Source records: Begin

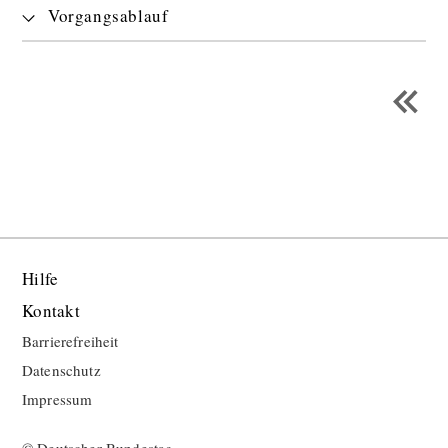
Vorgangsablauf
Hilfe
Kontakt
Barrierefreiheit
Datenschutz
Impressum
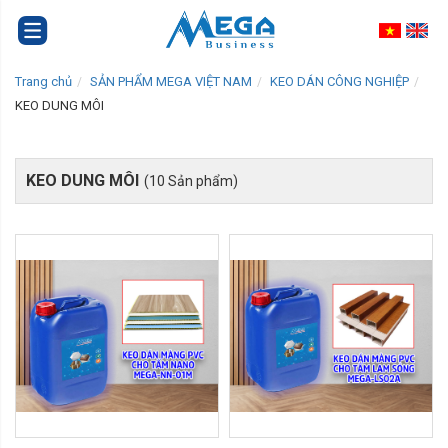
Trang chủ
SẢN PHẨM MEGA VIỆT NAM
KEO DÁN CÔNG NGHIỆP
KEO DUNG MÔI
KEO DUNG MÔI
(10 Sản phẩm)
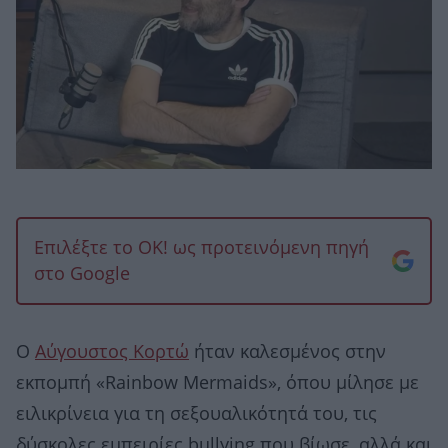
Επιλέξτε το OK! ως προτεινόμενη πηγή
στο Google
Ο
Αύγουστος Κορτώ
ήταν καλεσμένος στην
εκπομπή «Rainbow Mermaids», όπου μίλησε με
ειλικρίνεια για τη σεξουαλικότητά του, τις
δύσκολες εμπειρίες bullying που βίωσε, αλλά και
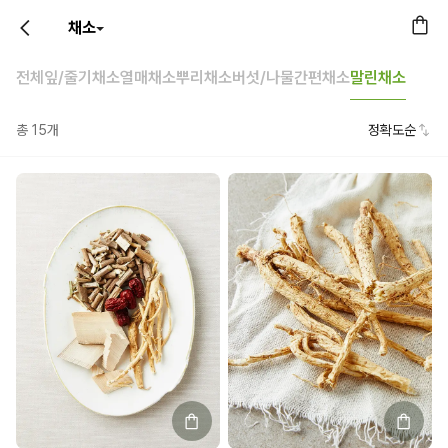
채소
전체
잎/줄기채소
열매채소
뿌리채소
버섯/나물
간편채소
말린채소
총
15
개
정확도순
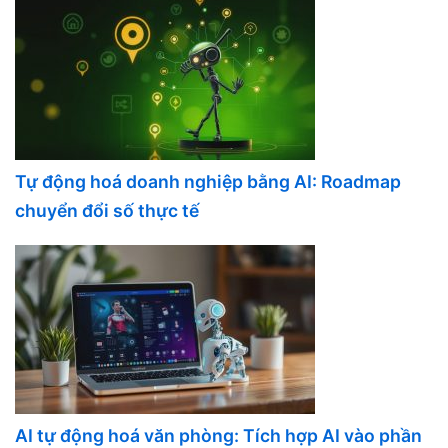
Tự động hoá doanh nghiệp bằng AI: Roadmap
chuyển đổi số thực tế
AI tự động hoá văn phòng: Tích hợp AI vào phần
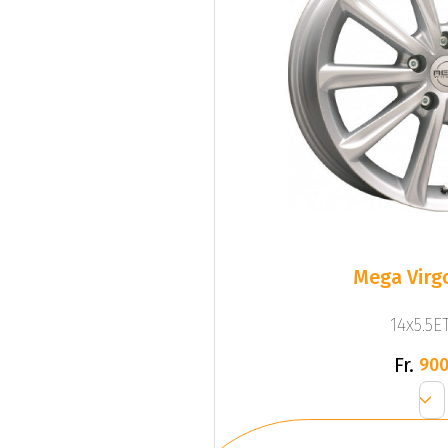
Mega Virgo
14x5.5ET
Fr.
900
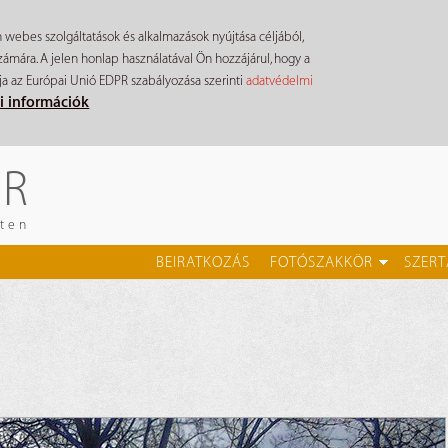
n webes szolgáltatások és alkalmazások nyújtása céljából,
mára. A jelen honlap használatával Ön hozzájárul, hogy a
ja az Európai Unió EDPR szabályozása szerinti
adatvédelmi
i információk
ÉR
eten
BEIRATKOZÁS
FOTÓSZAKKÖR
SZERT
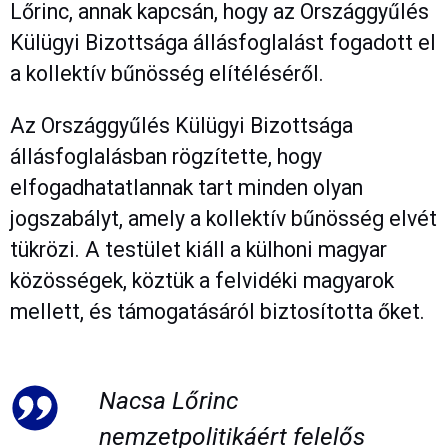
Lőrinc, annak kapcsán, hogy az Országgyűlés
Külügyi Bizottsága állásfoglalást fogadott el
a kollektív bűnösség elítéléséről.
Az Országgyűlés Külügyi Bizottsága
állásfoglalásban rögzítette, hogy
elfogadhatatlannak tart minden olyan
jogszabályt, amely a kollektív bűnösség elvét
tükrözi. A testület kiáll a külhoni magyar
közösségek, köztük a felvidéki magyarok
mellett, és támogatásáról biztosította őket.
Nacsa Lőrinc
nemzetpolitikáért felelős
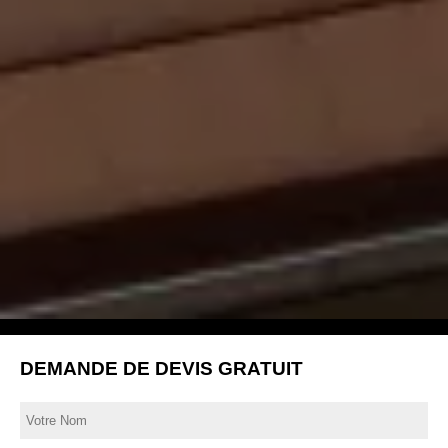
DEMANDE DE DEVIS GRATUIT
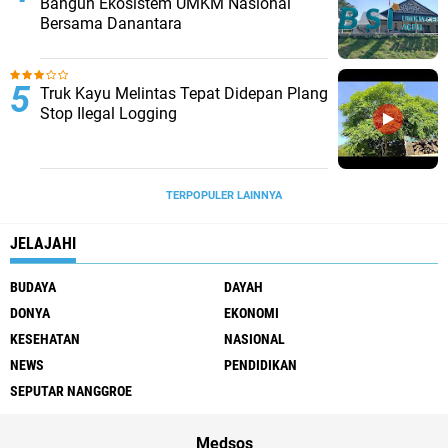
Bangun Ekosistem UMKM Nasional
Bersama Danantara
Truk Kayu Melintas Tepat Didepan Plang
Stop Ilegal Logging
TERPOPULER LAINNYA
JELAJAHI
BUDAYA
DAYAH
DONYA
EKONOMI
KESEHATAN
NASIONAL
NEWS
PENDIDIKAN
SEPUTAR NANGGROE
Medsos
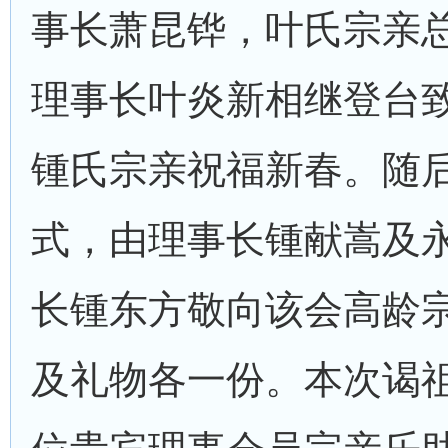
事长萧昆铧，叶氏宗亲
理事长叶炎新相继登台
锺氏宗亲祝福新春。随
式，由理事长锺献嵩及
长锺东方敬向该会高龄
及礼物各一份。本次谒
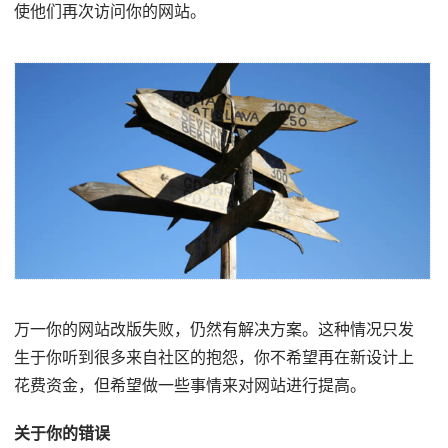
使他们再次访问你的网站。
万一你的网站改版失败，仍然有解决方案。这种情况只发
生于你听到很多来自社区的抱怨，你不希望再在新设计上
花费资金，但希望做一些事情来对网站进行提高。
关于你的错误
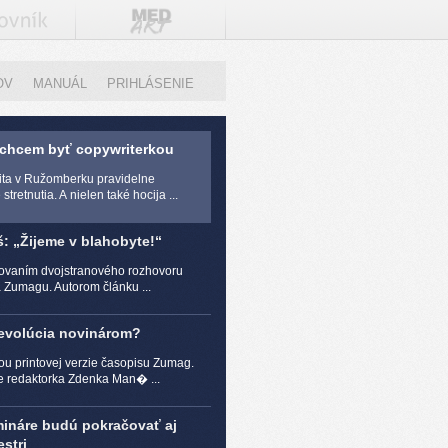
OV
MANUÁL
PRIHLÁSENIE
 chcem byť copywriterkou
zita v Ružomberku pravidelne
stretnutia. A nielen také hocija ...
š: „Žijeme v blahobyte!“
čovaním dvojstranového rozhovoru
a Zumagu. Autorom článku ...
revolúcia novinárom?
ou printovej verzie časopisu Zumag.
e redaktorka Zdenka Man� ...
mináre budú pokračovať aj
stri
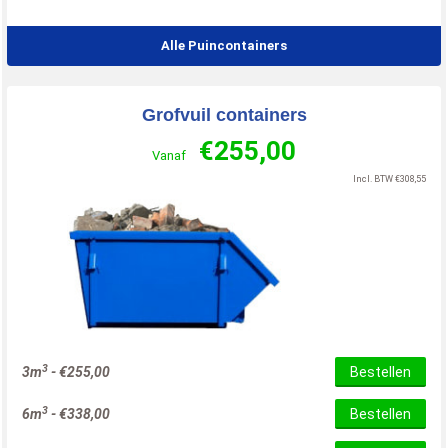
Alle Puincontainers
Grofvuil containers
€
255,00
Vanaf
Incl. BTW
€
308,55
3
3m
-
€
255,00
Bestellen
3
6m
-
€
338,00
Bestellen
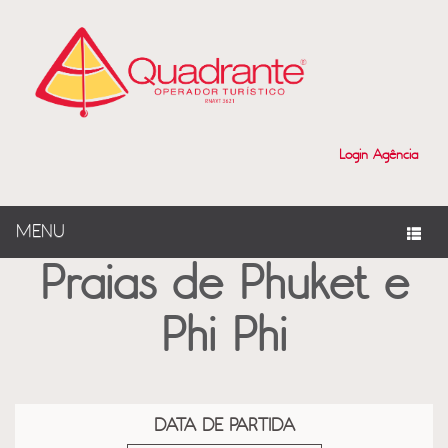
?>
Login Agência
MENU
Praias de Phuket e
Phi Phi
DATA DE PARTIDA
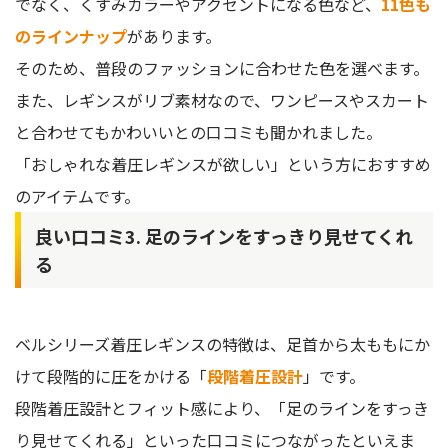
でなく、くすみカラーやアクセントになる色など、
11色も
のラインナップ
があります。
そのため、普段のファッションに合わせた色を選べます。
また、レギンスがリブ素材なので、ワンピースやスカート
と合わせてもかわいいとの口コミも聞かれました。
「おしゃれな着圧レギンスが欲しい」という方におすすめ
のアイテムです。
良い口コミ3. 足のラインをすっきり見せてくれ
る
ベルシリーズ着圧レギンスの特徴は、足首から太ももにか
けて段階的に圧をかける「
段階着圧設計
」です。
段階着圧設計とフィット感により、「足のラインをすっき
り見せてくれる」といった口コミにつながったといえま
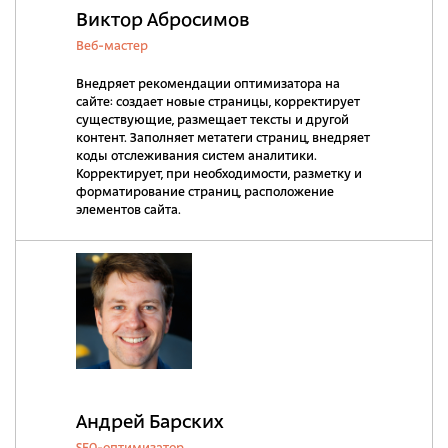
Виктор Абросимов
Веб-мастер
Внедряет рекомендации оптимизатора на
сайте: создает новые страницы, корректирует
существующие, размещает тексты и другой
контент. Заполняет метатеги страниц, внедряет
коды отслеживания систем аналитики.
Корректирует, при необходимости, разметку и
форматирование страниц, расположение
элементов сайта.
Андрей Барских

Source records: End

Exercise prompt:
Pull out each line of the material above that contains the word "Országgyűlés", copying those lines word for word.

Answer section:
Lőrinc, annak kapcsán, hogy az Országgyűlés
Az Országgyűlés Külügyi Bizottsága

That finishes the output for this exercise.